Future deployments will hinge on three pillars: permissive local regulations for autonomous micro-vehicles, a reliable digital map and comms infrastructure, and commercial models that justify capital and operational expense. In markets where rules are still catching up, pilots can be constrained to private roads or early-adopter districts; in more progressive cities, these micro-trucks can join the mainstream last-mile toolkit.

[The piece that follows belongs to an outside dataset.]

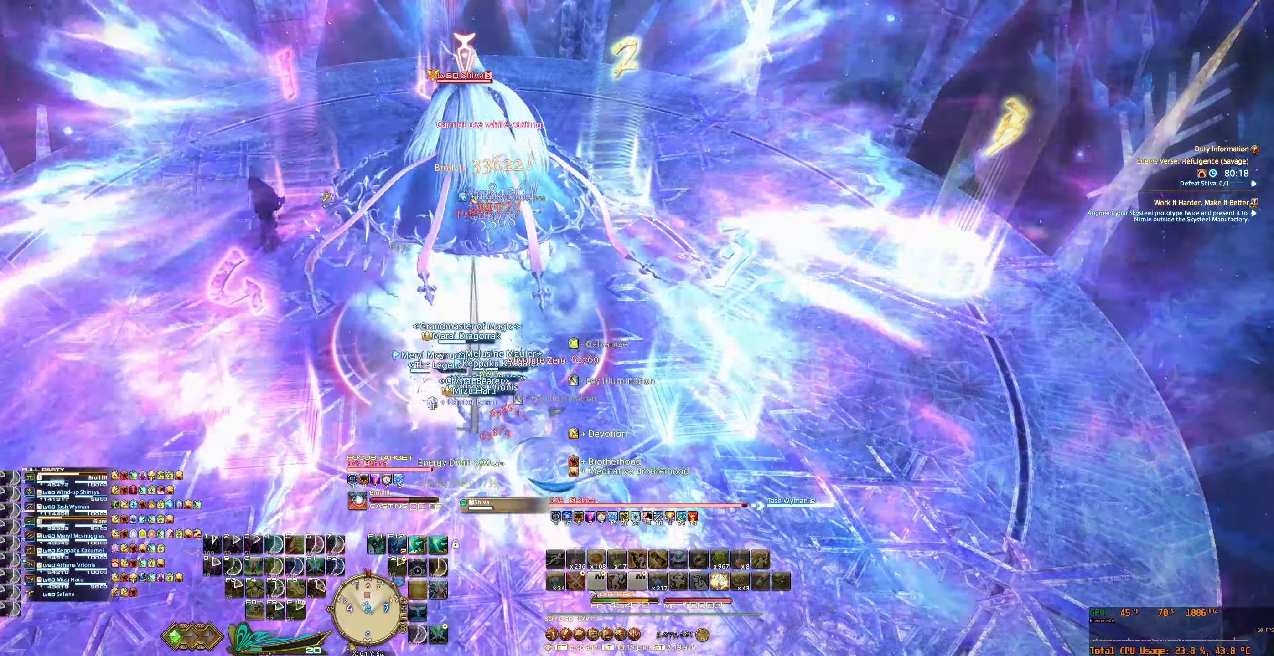
{"keys": ["1"], "mouse": ["right"], "events": []}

One more practical point: when operations scale, integration with existing warehouse management systems and last-mile scheduling platforms is essential. Without integration, autonomous vehicles become isolated islands rather than an orchestrated extension of distribution and order-management flows.

The key highlights are clear: reduced pick-up times, substantial transport cost savings, and an operational model that blends autonomy with human oversight. But even the best reviews and the most honest feedback can’t truly compare to personal experience. On GetTransport.com, you can order your cargo transportation at the best prices globally at reasonable prices. This empowers you to make informed decisions without unnecessary expenses or disappointments. Global impact is likely modest for large-scale international shipping today, but locally the model matters — it reshapes last-mile operations and urban micro-distribution. However, it remains directly relevant to supply chain professionals because GetTransport.com aims to stay abreast of all developments and keep pace with the changing world. For your next cargo transportation, consider the convenience and reliability of GetTransport.com. Book now GetTransport.com.com

In summary, the Hefei rollout of Neolix mini-trucks by IKEA demonstrates a practical, scalable approach to last-mile optimization: electric, autonomous short-haul vehicles can cut wait times, lower transport costs, and shift labor to higher-value store tasks. For logistics teams considering similar pilots, the model offers a testable path toward greener, more efficient urban freight and in-store fulfillment. Whether you’re managing cargo, freight, shipment, delivery, transport, logistics, shipping, forwarding, dispatch, haulage, courier distribution, moving or relocation — from housemove and movers to pallet and container handling of bulky international goods — these micro-autonomy solutions deserve a place in your planning toolkit. Reliable options for parcel and bulky item transport are increasingly available, and platforms that aggregate services help bridge the gap between pilot and production.